[Opening RECORDS FOR PROCESSING section]
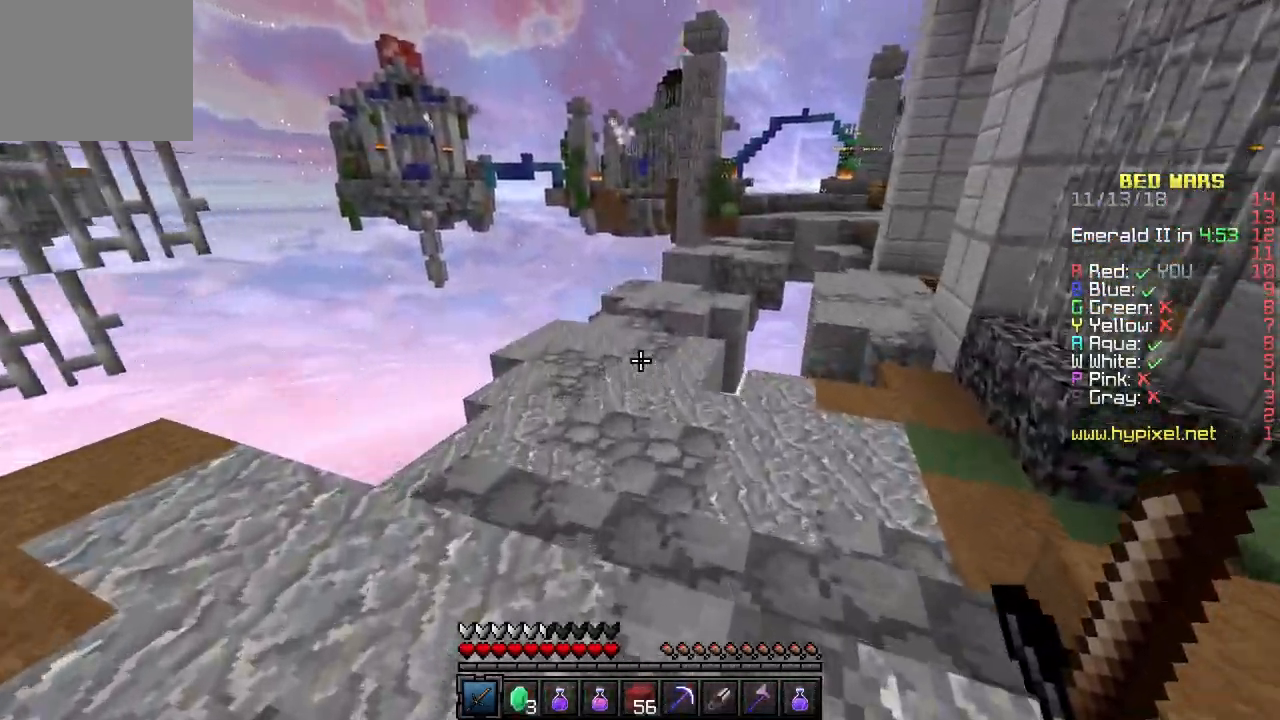
{"keys": ["a", "w"], "events": [[50, "a", "down"]]}
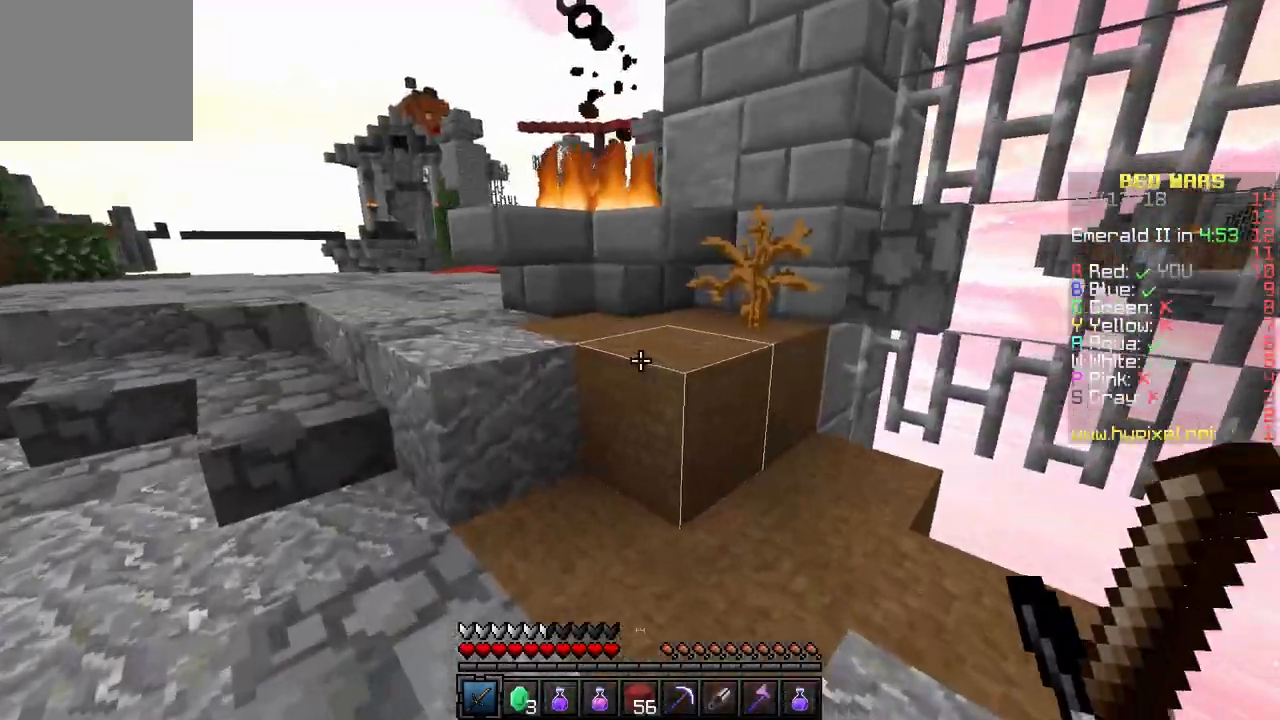
{"keys": ["w"], "events": [[433, "a", "up"]]}
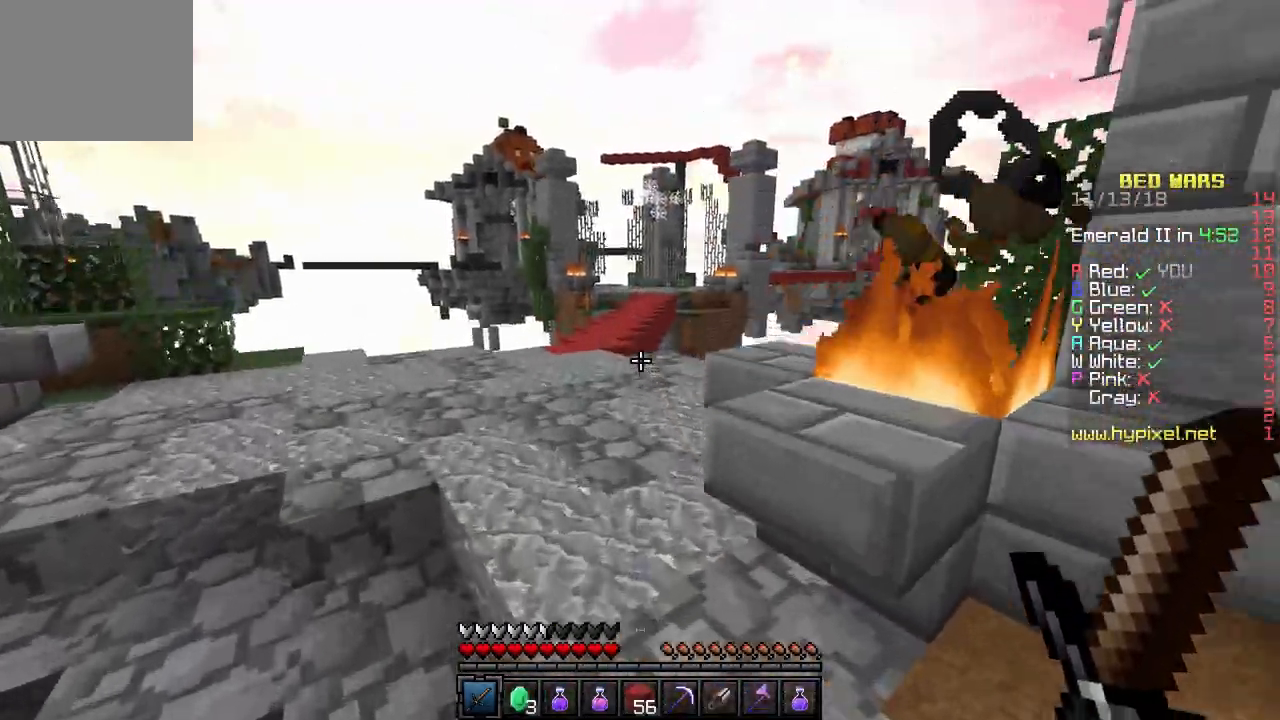
{"keys": ["w"], "events": [[133, "a", "down"], [400, "a", "up"]]}
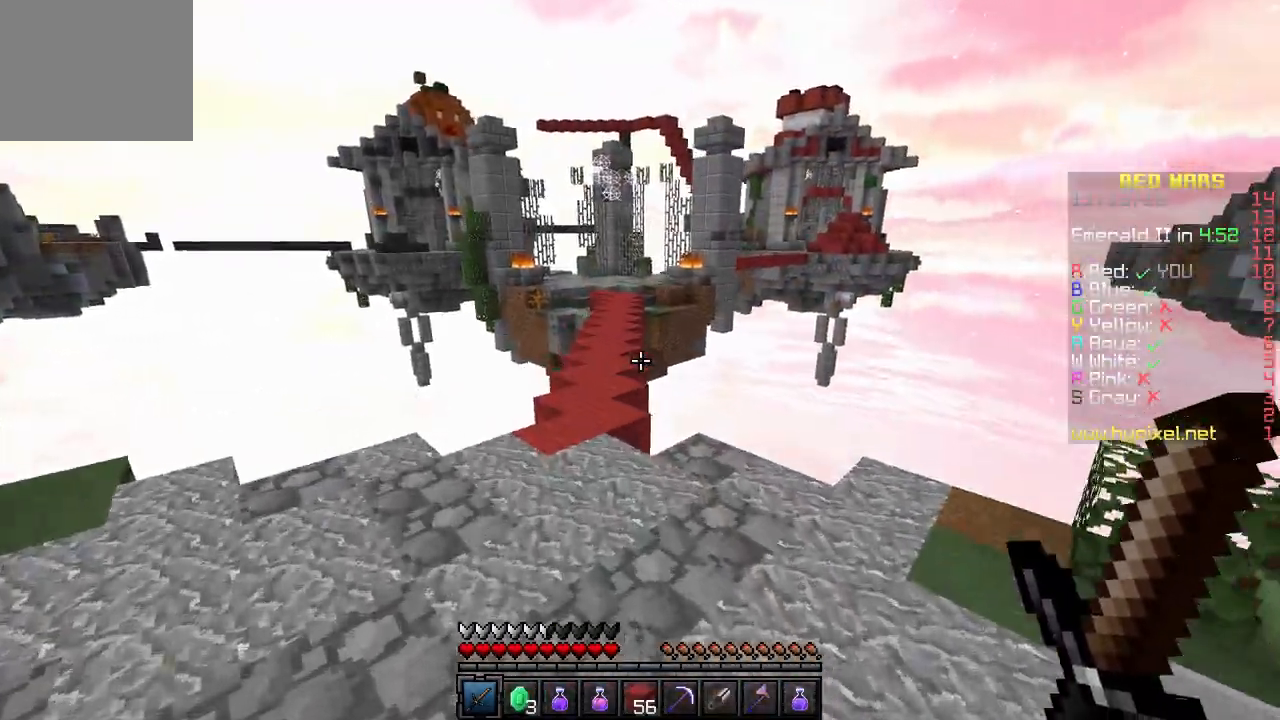
{"keys": ["w"], "events": [[83, "d", "down"], [200, "d", "up"]]}
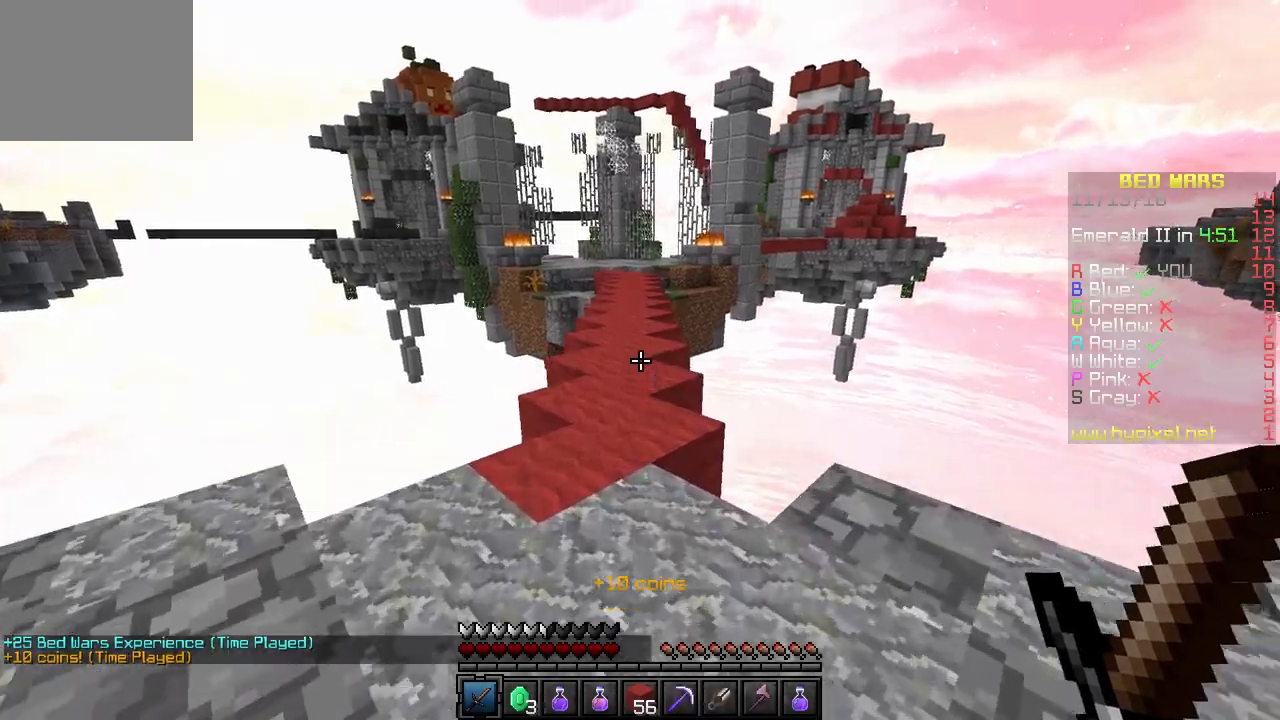
{"keys": ["w"], "events": []}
[Closing RECORDS FOR PROCESSING section]
# YOUR INSTRUCTIONS:
In how many lines of the material does the string "down" appear? Reply with the number only.

# REPLY:
3